Automatic Generation of Programming Exercises and Code Explanations using Large Language Models (2206.11861v2)

Published 3 Jun 2022 in cs.SE, cs.AI, and cs.CL

Abstract: This article explores the natural language generation capabilities of LLMs with application to the production of two types of learning resources common in programming courses. Using OpenAI Codex as the LLM, we create programming exercises (including sample solutions and test cases) and code explanations, assessing these qualitatively and quantitatively. Our results suggest that the majority of the automatically generated content is both novel and sensible, and in some cases ready to use as is. When creating exercises we find that it is remarkably easy to influence both the programming concepts and the contextual themes they contain, simply by supplying keywords as input to the model. Our analysis suggests that there is significant value in massive generative machine learning models as a tool for instructors, although there remains a need for some oversight to ensure the quality of the generated content before it is delivered to students. We further discuss the implications of OpenAI Codex and similar tools for introductory programming education and highlight future research streams that have the potential to improve the quality of the educational experience for both teachers and students alike.

Citations (274)

View on Semantic Scholar

Summary

The paper shows that 75% of exercises are sensible and 81.8% are novel, although only 30.9% pass test cases.
The paper employs targeted prompts with OpenAI Codex to generate both programming exercises and step-by-step code explanations.
The paper indicates that integrating automated content can reduce educators' workload and enable tailored learning experiences.

Analyzing Automatic Generation of Programming Exercises and Code Explanations with LLMs

The paper "Automatic Generation of Programming Exercises and Code Explanations with LLMs" investigates the utilization of OpenAI Codex, a fine-tuned derivative of the GPT-3 model, for generating programming exercises and code explanations, components central to introductory programming curricula. This automated generation is positioned as a potential asset for educators, assisting in addressing the challenges of content creation and feedback provision.

Methodology and Approach

The authors employ OpenAI Codex to create programming exercises by providing the model with specific prompts, including keywords that influence contextual themes and programming concepts. Additionally, they examine its capacity to produce step-by-step explanations of code. This bifurcated approach focuses on both problem generation and educational scaffolding. The research evaluates outputs based on sensibility, novelty, and applicability while checking the correctness of generated exercises through sample solutions and test cases.

Major Findings

The findings indicate substantial promise in using LLMs for educational content creation. A significant portion—75%—of the automatically generated exercises were deemed sensible, and 81.8% were novel, as assessed by searches for pre-existing content. While the readiness for immediate use was moderate, with only 30.9% of exercises passing test cases, this reflects an inherent opportunity for educators to adapt content rather than adopt it wholesale.

The contextual and programming concept influence was notable, achieving a high degree of alignment with provided prompts. In practical terms, this indicates the potential for instructors to generate tailored problems with specific thematic or conceptual focus, enhancing engagement through relevance to students’ interests.

Codex's ability to generate code explanations showed coverage of the source material in 90% of cases, though accuracy was a limiting factor with only 67.2% of explanation lines being correct. Despite this, the results pave the way for Codex's use as a preliminary tool in understanding or debugging code, possibly within guided learning environments or alongside human assistance.
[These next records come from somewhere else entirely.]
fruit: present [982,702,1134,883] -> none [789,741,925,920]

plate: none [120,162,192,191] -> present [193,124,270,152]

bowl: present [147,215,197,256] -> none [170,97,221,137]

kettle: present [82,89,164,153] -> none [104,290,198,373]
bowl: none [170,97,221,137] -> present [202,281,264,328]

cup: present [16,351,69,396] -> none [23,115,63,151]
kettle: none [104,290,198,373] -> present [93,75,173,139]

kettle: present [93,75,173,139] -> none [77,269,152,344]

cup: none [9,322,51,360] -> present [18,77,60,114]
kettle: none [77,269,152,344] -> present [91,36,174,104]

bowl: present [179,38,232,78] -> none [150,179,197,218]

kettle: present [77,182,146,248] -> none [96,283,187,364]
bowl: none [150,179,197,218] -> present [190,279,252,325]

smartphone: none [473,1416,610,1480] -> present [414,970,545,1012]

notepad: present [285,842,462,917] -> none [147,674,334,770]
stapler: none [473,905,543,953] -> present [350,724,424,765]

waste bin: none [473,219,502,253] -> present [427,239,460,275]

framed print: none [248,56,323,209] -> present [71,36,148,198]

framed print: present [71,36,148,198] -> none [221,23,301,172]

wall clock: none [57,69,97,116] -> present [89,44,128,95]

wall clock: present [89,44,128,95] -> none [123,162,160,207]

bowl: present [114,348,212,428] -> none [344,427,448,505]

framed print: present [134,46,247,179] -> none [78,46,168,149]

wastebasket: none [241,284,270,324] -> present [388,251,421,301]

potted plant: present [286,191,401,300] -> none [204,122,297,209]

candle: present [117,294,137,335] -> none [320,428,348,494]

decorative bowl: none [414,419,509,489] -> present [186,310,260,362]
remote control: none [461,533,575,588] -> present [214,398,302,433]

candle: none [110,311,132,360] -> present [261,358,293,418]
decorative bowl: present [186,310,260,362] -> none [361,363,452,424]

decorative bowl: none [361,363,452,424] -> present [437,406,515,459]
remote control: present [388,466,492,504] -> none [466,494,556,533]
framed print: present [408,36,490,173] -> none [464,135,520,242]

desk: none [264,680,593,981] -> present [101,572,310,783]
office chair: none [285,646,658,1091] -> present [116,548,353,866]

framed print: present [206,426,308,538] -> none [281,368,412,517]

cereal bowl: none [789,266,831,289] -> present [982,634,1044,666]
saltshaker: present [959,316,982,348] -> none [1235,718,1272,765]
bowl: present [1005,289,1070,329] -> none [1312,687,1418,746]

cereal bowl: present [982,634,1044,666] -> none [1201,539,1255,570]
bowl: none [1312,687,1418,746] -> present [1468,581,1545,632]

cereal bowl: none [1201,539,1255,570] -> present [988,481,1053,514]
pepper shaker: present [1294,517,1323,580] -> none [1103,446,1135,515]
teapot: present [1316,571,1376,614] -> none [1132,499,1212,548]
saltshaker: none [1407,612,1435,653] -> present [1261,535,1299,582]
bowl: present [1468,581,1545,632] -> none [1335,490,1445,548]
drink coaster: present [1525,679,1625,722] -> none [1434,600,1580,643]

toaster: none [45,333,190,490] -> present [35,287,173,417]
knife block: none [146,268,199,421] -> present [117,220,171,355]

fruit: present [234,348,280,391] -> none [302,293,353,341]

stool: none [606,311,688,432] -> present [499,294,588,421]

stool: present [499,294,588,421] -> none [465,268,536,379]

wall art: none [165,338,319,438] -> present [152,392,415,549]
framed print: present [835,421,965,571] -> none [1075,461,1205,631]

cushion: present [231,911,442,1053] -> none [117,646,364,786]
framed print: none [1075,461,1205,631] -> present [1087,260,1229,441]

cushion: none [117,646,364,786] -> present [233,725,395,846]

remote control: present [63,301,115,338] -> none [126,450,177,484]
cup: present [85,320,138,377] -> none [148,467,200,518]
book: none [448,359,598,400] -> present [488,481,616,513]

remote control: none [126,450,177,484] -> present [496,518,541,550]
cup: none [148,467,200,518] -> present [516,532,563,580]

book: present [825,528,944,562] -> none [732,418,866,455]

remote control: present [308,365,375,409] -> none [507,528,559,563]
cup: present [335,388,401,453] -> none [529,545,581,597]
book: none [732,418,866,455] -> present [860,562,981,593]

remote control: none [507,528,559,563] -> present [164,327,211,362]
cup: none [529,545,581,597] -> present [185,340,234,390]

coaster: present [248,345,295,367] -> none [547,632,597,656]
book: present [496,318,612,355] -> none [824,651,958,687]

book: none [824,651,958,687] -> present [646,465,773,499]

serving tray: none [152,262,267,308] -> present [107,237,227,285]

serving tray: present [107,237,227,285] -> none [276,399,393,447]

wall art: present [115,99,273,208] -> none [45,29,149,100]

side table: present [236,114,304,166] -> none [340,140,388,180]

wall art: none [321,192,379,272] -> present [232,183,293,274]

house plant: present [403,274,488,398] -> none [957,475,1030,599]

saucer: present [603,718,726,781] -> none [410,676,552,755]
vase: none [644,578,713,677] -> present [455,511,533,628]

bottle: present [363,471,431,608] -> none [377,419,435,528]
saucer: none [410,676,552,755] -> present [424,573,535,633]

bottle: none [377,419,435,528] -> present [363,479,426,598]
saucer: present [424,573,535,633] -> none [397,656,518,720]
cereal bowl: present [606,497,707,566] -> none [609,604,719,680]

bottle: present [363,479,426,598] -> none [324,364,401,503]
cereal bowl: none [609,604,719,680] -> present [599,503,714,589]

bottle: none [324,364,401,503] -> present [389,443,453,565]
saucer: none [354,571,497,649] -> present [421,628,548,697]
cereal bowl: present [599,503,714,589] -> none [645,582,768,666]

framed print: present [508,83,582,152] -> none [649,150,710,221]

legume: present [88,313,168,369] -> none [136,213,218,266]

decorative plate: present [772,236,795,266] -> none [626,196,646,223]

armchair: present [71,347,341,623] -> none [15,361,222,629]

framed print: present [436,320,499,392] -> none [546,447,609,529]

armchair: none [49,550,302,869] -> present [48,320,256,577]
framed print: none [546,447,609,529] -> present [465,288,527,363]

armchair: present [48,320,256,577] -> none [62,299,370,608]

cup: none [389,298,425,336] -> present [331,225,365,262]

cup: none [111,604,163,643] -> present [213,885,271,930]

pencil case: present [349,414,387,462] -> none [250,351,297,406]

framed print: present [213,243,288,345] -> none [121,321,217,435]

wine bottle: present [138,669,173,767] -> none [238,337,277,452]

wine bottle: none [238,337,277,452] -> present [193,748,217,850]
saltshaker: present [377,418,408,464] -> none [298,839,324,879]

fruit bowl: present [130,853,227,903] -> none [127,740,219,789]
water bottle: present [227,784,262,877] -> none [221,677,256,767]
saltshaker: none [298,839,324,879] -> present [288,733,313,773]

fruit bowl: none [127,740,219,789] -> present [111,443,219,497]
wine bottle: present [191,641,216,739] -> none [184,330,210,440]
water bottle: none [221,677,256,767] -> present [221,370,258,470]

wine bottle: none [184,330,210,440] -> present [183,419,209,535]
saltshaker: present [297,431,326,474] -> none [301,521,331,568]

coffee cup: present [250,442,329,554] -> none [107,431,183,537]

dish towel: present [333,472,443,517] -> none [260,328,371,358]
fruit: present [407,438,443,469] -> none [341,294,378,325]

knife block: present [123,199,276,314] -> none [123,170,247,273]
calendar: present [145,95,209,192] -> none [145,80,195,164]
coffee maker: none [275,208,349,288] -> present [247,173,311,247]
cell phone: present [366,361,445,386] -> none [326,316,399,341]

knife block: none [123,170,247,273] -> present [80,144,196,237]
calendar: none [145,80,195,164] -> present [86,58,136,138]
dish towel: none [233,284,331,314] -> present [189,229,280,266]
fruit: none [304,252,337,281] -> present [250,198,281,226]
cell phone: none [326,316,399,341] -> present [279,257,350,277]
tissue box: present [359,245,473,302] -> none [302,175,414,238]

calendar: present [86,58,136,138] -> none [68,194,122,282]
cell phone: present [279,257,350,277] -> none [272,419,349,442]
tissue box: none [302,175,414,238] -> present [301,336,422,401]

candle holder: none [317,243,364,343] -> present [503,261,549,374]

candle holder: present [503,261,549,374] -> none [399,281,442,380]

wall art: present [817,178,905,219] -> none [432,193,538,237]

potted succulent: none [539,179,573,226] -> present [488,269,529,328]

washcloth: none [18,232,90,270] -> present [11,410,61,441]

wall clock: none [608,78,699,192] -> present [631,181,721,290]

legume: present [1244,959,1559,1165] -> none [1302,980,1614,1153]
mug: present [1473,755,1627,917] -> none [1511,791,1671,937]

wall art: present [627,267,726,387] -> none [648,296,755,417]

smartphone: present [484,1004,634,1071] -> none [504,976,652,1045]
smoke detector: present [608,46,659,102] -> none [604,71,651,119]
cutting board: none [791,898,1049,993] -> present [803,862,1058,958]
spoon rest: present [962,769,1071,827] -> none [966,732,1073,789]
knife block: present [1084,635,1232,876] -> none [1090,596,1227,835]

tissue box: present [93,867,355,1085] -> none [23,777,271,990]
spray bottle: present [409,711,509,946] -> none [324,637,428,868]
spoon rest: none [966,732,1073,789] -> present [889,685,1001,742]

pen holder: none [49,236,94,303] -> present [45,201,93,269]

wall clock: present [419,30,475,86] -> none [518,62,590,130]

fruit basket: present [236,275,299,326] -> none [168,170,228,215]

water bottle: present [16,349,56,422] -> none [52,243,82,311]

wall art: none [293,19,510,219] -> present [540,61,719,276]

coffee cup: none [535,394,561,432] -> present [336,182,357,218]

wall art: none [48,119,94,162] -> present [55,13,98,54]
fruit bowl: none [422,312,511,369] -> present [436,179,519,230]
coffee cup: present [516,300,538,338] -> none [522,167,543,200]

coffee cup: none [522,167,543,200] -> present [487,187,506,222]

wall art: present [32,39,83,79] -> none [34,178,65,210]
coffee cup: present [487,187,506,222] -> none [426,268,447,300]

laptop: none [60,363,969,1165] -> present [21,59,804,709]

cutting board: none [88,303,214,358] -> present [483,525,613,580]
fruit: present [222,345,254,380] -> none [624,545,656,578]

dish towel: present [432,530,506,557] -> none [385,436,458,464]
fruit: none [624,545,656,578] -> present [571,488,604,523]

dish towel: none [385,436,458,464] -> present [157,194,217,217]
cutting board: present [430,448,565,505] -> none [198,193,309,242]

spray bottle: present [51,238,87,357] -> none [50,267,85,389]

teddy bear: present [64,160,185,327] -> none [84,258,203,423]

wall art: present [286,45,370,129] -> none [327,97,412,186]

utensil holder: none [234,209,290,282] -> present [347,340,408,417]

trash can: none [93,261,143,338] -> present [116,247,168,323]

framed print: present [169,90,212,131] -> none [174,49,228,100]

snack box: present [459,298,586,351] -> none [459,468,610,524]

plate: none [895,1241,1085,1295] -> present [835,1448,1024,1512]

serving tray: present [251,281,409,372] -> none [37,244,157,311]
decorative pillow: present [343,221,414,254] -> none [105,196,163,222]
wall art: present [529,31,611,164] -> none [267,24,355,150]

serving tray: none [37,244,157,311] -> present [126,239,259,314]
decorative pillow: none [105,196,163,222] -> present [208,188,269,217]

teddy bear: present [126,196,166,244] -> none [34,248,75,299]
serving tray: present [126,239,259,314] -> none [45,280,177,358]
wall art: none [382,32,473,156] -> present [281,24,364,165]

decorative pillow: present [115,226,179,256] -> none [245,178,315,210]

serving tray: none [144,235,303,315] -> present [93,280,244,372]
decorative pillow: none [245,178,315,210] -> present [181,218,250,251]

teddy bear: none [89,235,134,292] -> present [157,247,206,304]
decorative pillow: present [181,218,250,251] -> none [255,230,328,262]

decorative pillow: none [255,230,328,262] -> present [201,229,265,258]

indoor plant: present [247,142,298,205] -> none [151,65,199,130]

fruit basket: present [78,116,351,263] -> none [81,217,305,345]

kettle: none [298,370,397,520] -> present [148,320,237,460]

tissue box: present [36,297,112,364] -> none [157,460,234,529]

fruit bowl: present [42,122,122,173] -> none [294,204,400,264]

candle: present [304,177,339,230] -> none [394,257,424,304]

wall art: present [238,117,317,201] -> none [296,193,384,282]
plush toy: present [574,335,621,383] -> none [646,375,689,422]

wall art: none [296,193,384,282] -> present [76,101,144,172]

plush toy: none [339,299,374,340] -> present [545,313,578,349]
Implications and Future Directions

The implications of this work are twofold: practical and educational. Practically, the use of models like Codex can significantly reduce the overhead of content creation, afford diversified and personalized learning resources, and serve as an innovative tool for pedagogy in computer science education. Theoretically, this research enhances the discussion around machine learning's role in education, specifically as collaborative tools rather than autonomous systems.

A compelling avenue for future exploration lies in adaptive learning systems where student-sourced keywords generate individual learning paths. Additionally, expanding the scope of exercises to encompass complex programming concepts and larger project-based learning could further harness Codex's capabilities.

Given the rapid development in natural language and code generation, the continuous refinement of models like Codex will likely bridge many of the existing gaps. This ongoing progression necessitates a strategic integration of such technologies, balancing automation with critical instructional design principles to effectively support and enhance the teaching and learning ecosystem.